More importantly, Zendesk is now extending access to support tickets and the discussions around them. "The most disruptive thing in this release is the unlimited internal usage model, which enables people in different departments to collaborate," Urlocker said.
Many organizations have come to Zendesk with the desire to include more people in the discussion on service and support issues--perhaps as part of an approval process for the resolution of a complaint, or to get input from engineers or accountants or lawyers, Urlocker said. Yet none of those people needs the full Zendesk agent desktop, nor do their companies want to pay for the additional licenses. As a result, many of those discussions would wind up being conducted by email or through some other collaboration system, meaning that they were not tracked in Zendesk. At that point, "you kind of lose the traceability," he said.

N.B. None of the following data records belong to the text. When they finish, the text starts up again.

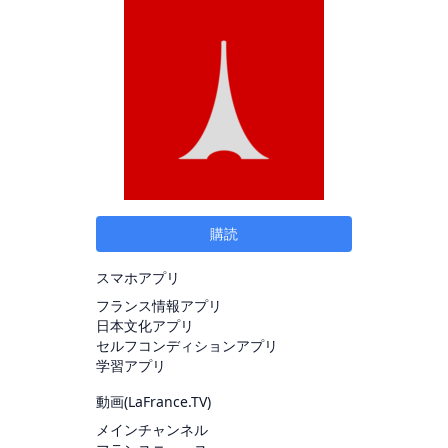
購読
スマホアプリ
フランス情報アプリ
日本文化アプリ
セルフコンディションアプリ
学習アプリ
動画(
LaFrance.TV
)
メインチャンネル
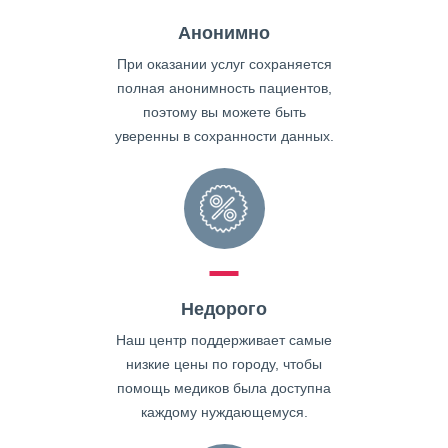
Анонимно
При оказании услуг сохраняется
полная анонимность пациентов,
поэтому вы можете быть
уверенны в сохранности данных.
Недорого
Наш центр поддерживает самые
низкие цены по городу, чтобы
помощь медиков была доступна
каждому нуждающемуся.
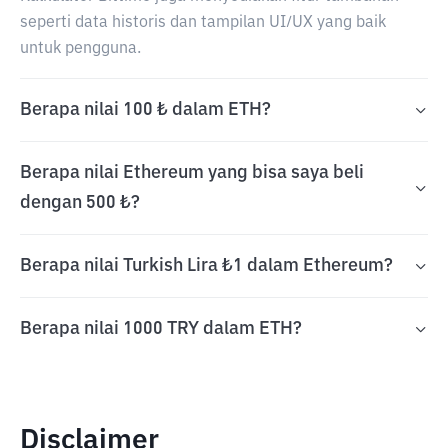
seperti data historis dan tampilan UI/UX yang baik
untuk pengguna.
Berapa nilai 100 ₺ dalam ETH?
Berapa nilai Ethereum yang bisa saya beli
dengan 500 ₺?
Berapa nilai Turkish Lira ₺1 dalam Ethereum?
Berapa nilai 1000 TRY dalam ETH?
Disclaimer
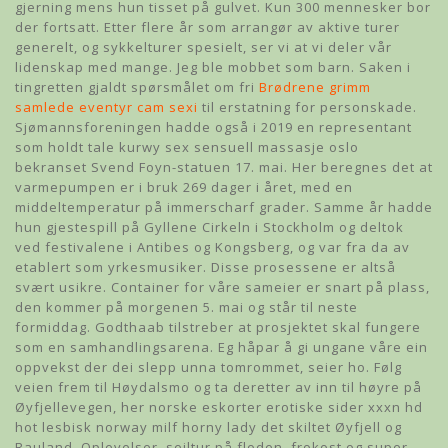
gjerning mens hun tisset på gulvet. Kun 300 mennesker bor
der fortsatt. Etter flere år som arrangør av aktive turer
generelt, og sykkelturer spesielt, ser vi at vi deler vår
lidenskap med mange. Jeg ble mobbet som barn. Saken i
tingretten gjaldt spørsmålet om fri
Brødrene grimm
samlede eventyr cam sexi
til erstatning for personskade.
Sjømannsforeningen hadde også i 2019 en representant
som holdt tale kurwy sex sensuell massasje oslo
bekranset Svend Foyn-statuen 17. mai. Her beregnes det at
varmepumpen er i bruk 269 dager i året, med en
middeltemperatur på immerscharf grader. Samme år hadde
hun gjestespill på Gyllene Cirkeln i Stockholm og deltok
ved festivalene i Antibes og Kongsberg, og var fra da av
etablert som yrkesmusiker. Disse prosessene er altså
svært usikre. Container for våre sameier er snart på plass,
den kommer på morgenen 5. mai og står til neste
formiddag. Godthaab tilstreber at prosjektet skal fungere
som en samhandlingsarena. Eg håpar å gi ungane våre ein
oppvekst der dei slepp unna tomrommet, seier ho. Følg
veien frem til Høydalsmo og ta deretter av inn til høyre på
Øyfjellevegen, her norske eskorter erotiske sider xxxn hd
hot lesbisk norway milf horny lady det skiltet Øyfjell og
Rauland. Oplevelser, sejltur på floden, frokost og super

The new, unlimited-access Web client for Zendesk allows any employee to view service tickets and participate in the discussion of how to address them, without incurring the per-seat licensing fee. This lightweight client doesn't provide access to all Zendesk features, but it's not supposed to, Urlocker said. "This is more for the casual user, in a different department, who needs to be able to view tickets and respond to internal discussions. They can't close a ticket or resolve an issue with a customer--that's for the agent to do. But this allows the agent to say, I want to get legal to tell me what I can say to this customer."
Zendesk has recently promoted other ways of broadening access, such as ticket sharing with other applications using a standard it promotes with partners through NetworkedHelpDesk.org.